En ce qui concerne la relation entre le corps et l'absence, ne pensez-vous pas qu'au fil des ans votre cinéma a été moins direct et plus physique et discursif, aussi à cause de la plongée dans le récit du téléfilm narratif Carlos? Dans ce sens, il me semble que Sils Maria réalise une synthèse délicate entre ces aspects de votre cinéma, l'anthropocentrique, par exemple, et le récit ...

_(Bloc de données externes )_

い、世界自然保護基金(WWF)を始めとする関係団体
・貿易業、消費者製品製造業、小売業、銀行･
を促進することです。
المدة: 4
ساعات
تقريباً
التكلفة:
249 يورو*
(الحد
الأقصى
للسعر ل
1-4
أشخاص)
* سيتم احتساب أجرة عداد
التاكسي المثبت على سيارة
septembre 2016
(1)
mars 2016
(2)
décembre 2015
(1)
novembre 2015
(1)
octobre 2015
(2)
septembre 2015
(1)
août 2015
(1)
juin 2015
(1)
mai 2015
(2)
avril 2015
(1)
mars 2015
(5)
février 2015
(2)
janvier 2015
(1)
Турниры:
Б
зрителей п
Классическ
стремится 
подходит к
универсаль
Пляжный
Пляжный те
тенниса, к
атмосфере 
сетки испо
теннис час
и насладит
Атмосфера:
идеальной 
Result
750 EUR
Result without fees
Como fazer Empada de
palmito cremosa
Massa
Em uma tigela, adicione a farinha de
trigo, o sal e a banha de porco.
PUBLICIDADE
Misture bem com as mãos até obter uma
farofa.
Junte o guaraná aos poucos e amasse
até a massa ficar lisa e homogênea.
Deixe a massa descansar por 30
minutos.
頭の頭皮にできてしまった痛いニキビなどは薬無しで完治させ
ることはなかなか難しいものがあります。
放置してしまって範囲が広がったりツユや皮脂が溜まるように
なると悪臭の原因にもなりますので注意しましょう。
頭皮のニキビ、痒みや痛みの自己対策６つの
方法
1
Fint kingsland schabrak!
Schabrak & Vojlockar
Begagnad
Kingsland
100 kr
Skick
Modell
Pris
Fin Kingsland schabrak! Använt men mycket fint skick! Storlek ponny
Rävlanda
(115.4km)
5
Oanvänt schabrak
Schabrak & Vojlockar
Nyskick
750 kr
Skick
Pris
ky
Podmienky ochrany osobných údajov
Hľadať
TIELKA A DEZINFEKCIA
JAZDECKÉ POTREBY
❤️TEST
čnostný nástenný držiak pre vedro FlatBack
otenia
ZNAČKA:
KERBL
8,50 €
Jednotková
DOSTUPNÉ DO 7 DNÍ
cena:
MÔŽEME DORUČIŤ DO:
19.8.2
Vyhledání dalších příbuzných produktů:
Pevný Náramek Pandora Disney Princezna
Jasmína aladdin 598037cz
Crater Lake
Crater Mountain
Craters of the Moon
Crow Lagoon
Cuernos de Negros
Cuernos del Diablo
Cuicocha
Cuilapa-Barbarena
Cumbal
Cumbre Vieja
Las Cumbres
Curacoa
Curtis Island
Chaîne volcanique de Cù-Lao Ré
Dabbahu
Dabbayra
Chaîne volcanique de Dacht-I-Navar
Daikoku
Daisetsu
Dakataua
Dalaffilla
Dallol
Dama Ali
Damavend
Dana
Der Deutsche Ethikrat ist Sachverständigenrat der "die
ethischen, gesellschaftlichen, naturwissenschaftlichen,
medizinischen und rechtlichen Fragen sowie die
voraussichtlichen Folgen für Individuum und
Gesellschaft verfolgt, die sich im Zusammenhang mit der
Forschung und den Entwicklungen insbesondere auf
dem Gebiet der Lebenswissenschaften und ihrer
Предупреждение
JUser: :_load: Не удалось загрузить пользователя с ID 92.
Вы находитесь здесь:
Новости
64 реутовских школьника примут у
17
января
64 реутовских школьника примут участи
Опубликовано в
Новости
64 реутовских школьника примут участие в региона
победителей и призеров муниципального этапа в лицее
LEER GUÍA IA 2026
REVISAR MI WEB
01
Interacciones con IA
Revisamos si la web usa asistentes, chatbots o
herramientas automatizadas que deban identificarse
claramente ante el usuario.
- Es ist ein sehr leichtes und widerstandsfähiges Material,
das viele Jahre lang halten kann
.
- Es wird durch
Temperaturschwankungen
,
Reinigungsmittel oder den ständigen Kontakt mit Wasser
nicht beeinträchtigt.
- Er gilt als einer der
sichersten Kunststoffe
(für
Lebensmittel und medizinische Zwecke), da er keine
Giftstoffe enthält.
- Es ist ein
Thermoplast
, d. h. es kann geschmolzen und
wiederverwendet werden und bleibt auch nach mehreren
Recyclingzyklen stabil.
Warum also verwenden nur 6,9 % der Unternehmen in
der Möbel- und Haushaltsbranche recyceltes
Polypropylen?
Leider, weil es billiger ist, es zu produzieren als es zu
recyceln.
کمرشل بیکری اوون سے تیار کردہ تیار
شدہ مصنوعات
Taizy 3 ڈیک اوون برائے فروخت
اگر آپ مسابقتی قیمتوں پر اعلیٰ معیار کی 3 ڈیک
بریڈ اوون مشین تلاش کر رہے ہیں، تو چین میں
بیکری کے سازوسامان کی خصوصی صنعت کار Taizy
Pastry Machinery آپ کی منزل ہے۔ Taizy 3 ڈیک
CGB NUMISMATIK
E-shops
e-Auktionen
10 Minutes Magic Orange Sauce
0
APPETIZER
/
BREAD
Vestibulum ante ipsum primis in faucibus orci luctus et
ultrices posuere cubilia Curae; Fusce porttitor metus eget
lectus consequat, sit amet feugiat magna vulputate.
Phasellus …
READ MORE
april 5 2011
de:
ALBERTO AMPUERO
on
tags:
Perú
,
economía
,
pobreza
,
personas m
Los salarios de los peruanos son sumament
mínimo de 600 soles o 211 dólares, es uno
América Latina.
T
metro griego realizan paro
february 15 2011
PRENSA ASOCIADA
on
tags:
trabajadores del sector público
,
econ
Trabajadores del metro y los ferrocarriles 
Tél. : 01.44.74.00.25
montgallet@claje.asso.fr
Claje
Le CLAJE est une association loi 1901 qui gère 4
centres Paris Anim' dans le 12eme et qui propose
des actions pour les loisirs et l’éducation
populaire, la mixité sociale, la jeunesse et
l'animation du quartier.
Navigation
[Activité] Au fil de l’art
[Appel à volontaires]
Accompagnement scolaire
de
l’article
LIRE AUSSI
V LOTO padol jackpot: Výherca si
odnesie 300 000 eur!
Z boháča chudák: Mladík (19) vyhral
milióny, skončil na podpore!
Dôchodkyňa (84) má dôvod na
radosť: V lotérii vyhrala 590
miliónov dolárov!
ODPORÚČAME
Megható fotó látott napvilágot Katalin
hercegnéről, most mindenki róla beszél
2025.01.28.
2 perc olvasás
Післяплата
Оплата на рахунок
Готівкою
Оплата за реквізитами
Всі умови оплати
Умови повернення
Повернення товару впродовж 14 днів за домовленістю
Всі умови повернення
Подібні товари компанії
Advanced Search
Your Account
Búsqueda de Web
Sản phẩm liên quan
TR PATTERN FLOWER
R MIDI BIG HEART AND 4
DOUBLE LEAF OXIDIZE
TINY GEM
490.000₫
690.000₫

Olivier: La vérité est que oui Carlos est un téléfilm, mais le film que j'ai fait: en réponse au format télévisé, en fait, j'ai ressenti le besoin de passer au cinéma. J'ai utilisé des objectifs plus grands et plus large, parce que je voulais photographier des paysages, des appartements et des espaces où le décor est crucial. Jusqu'à ce moment je n'avais utilisé que de longs objectifs, avec un effet abstrait, mais Carlos m'a forcé à m'ouvrir autant que possible, ouvrir, ouvrir, ouvrir ... jusqu'à ce que j'en arrives à réinventer ma relation avec l'espace. Depuis là je n'ai pas changé, je veux filmer avec plus de perspective et avoir une plus grande présence du corps dans les plans. Avant de ne filmer que les visages, je ne m'intéressais qu'à eux, mais maintenant je prend l'ensemble du corps d'une façon nouvelle et plus satisfaisante pour moi. Ce qui a été d'une importance fondamentale avec Kristen, par exemple, parce qu'elle utilise son corps comme une danseuse. Il a une extraordinaire mobilité et modernité dans l'utilisation du physique, on dirait qu'elle ne l'utilises pas, mais la façon dont elle le place sur scène est magnétique, vraiment impressionnant.